Une idée Folle, Judith Grumbach, 2017

Tourné dans neuf établissements scolaires - publics et privés, de la maternelle au collège, aux quatre coins de la France - Une Idée Folle pose la question du rôle de l’école au XXI siècle, à travers le témoignage  ’enseignant.e.s, d’enfants, de parents ainsi que d’expert.e.s de l’éducation. À quels défis les citoyen.ne.s de demain vont-ils.elles devoir faire face et comment les y préparer? En cultivant l’empathie, la créativité, la coopération, la prise d’initiative ou encore la confiance en soi et l’esprit critique chez les élèves, en parallèle  des savoirs fondamentaux, les enseignant.e.s de ces écoles font un rêve fou: celui de former une future génération  de citoyen. ne.s épanoui.e.s et responsables qui auront à cœur de transformer positivement la société qui les entoure.
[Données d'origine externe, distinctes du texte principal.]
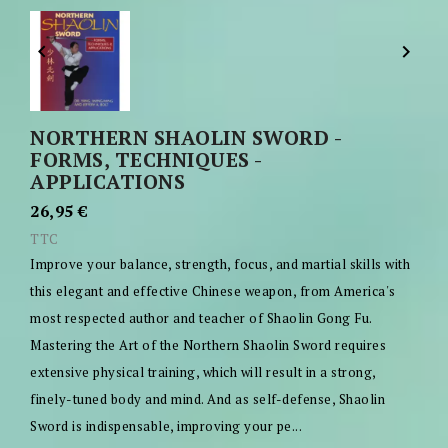


NORTHERN SHAOLIN SWORD -
FORMS, TECHNIQUES -
APPLICATIONS
26,95 €
TTC
Improve your balance, strength, focus, and martial skills with
this elegant and effective Chinese weapon, from America's
most respected author and teacher of Shaolin Gong Fu.
Mastering the Art of the Northern Shaolin Sword requires
extensive physical training, which will result in a strong,
finely-tuned body and mind. And as self-defense, Shaolin
Sword is indispensable, improving your pe...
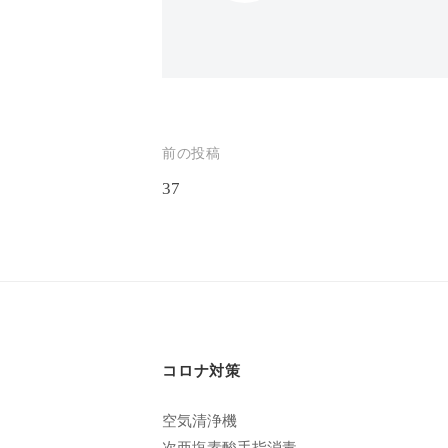
エ
客
ス
様
テ
に
サ
気
ロ
持
投
前の投稿
ン
ち
37
稿
C
の
ナ
u
良
い
c
ビ
時
u
ゲ
間
r
ー
を
o
コロナ対策
す
シ
n
ご
ョ
空気清浄機
し
次亜塩素酸手指消毒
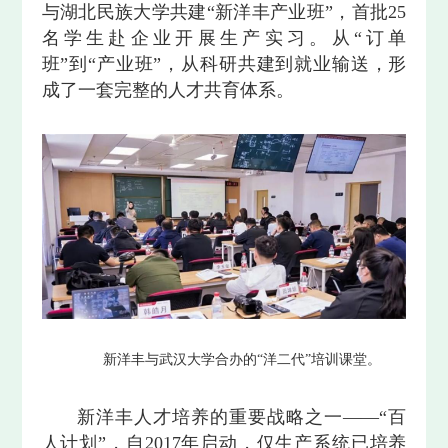
与湖北民族大学共建“新洋丰产业班”，首批25
名学生赴企业开展生产实习。从“订单
班”到“产业班”，从科研共建到就业输送，形
成了一套完整的人才共育体系。
新洋丰与武汉大学合办的“洋二代”培训课堂。
新洋丰人才培养的重要战略之一——“百
人计划”，自2017年启动，仅生产系统已培养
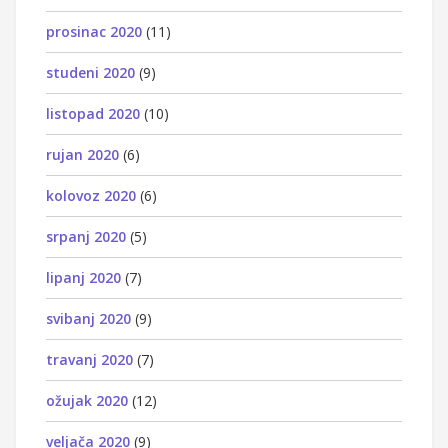
prosinac 2020
(11)
studeni 2020
(9)
listopad 2020
(10)
rujan 2020
(6)
kolovoz 2020
(6)
srpanj 2020
(5)
lipanj 2020
(7)
svibanj 2020
(9)
travanj 2020
(7)
ožujak 2020
(12)
veljača 2020
(9)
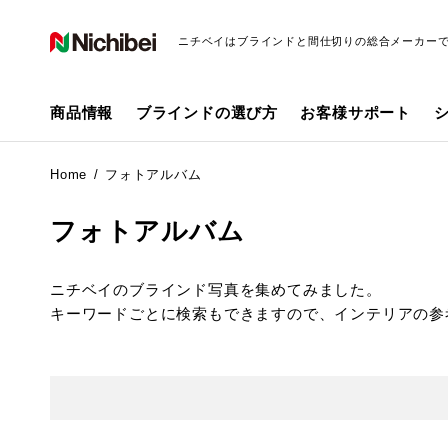
ニチベイはブラインドと間仕切りの総合メーカー
商品情報
ブラインドの選び方
お客様サポート
Home
フォトアルバム
フォトアルバム
ニチベイのブラインド写真を集めてみました。
キーワードごとに検索もできますので、インテリアの参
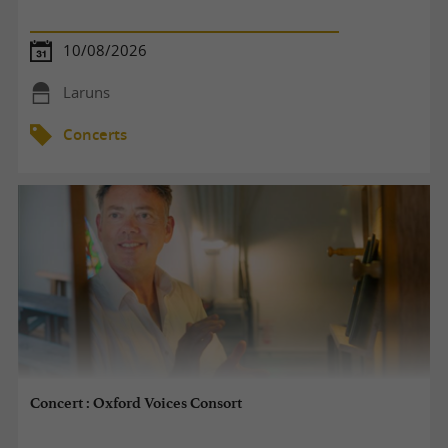
10/08/2026
Laruns
Concerts
Concert : Oxford Voices Consort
Éduquer nos enfants à la diversité sociale, culturelle, ethnique, familiale… Michel Vandenbroeck, Coll. Petite enfance et parentalité, ERES, 2005

L’accueil de la diversité (sociale, culturelle, ethnique, familiale) dans les structures de la petite enfance ne doit pas rester un vœu pieux qui teinte d’exotisme bons sentiments et  condescendance. À partir d’une vision globale du développement des tout-petits, Michel Vandenbroeck propose, dans cet ouvrage, des orientations pédagogiques concrètes pour construire  avec  les plus jeunes un monde sans préjugés où chacun peut trouver sa place.